Abstract or Description

Our algorithm, ParaMor, fared well in Morpho Challenge 2007 (Kurimo et al., 2007), a peer operated competition pitting against one another algorithms designed to discover the morphological structure of natural languages from nothing more than raw text. ParaMor constructs sets of affixes closely mimicking the paradigms of a language, and, with these structures in hand, annotates word forms with morpheme boundaries. Of the four language tracks in Morpho Challenge 2007, we entered ParaMor in English and German. Morpho Challenge 2007 evaluated systems on their precision, recall, and balanced F1 at identifying morphological processes, whether those processes mark derivational morphology or inflectional features.

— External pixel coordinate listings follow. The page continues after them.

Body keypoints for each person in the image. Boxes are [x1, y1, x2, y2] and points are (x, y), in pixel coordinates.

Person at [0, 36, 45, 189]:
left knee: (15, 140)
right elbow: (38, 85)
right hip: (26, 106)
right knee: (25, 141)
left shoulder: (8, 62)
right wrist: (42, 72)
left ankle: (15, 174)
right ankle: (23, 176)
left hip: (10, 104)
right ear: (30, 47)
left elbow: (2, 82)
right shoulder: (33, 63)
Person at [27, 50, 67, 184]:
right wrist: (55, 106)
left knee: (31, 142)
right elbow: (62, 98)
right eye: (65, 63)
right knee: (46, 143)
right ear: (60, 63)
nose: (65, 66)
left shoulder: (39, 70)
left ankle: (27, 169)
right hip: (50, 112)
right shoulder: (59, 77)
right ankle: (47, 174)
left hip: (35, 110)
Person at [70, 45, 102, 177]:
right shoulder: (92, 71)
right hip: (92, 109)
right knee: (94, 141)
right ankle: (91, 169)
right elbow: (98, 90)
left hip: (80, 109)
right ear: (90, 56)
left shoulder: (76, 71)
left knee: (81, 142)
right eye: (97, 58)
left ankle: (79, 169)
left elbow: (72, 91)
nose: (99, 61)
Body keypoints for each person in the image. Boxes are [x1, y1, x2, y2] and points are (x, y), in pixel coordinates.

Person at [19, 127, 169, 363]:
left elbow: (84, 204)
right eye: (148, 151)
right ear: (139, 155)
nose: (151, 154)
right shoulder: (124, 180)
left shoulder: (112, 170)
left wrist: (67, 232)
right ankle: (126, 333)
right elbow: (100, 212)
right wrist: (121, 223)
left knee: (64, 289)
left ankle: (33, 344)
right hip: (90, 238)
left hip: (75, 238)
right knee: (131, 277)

In English, ParaMor’s balanced precision and recall outperform at F1 an already sophisticated baseline induction algorithm, Morfessor (Creutz, 2006). ParaMor placed fourth in English overall. In German, ParaMor suffers from a low morpheme recall. But combining ParaMor’s analyses with analyses from Morfessor results in a set of analyses that outperform either algorithm alone, and that place first in F1 among all algorithms submitted to Morpho Challenge 2007.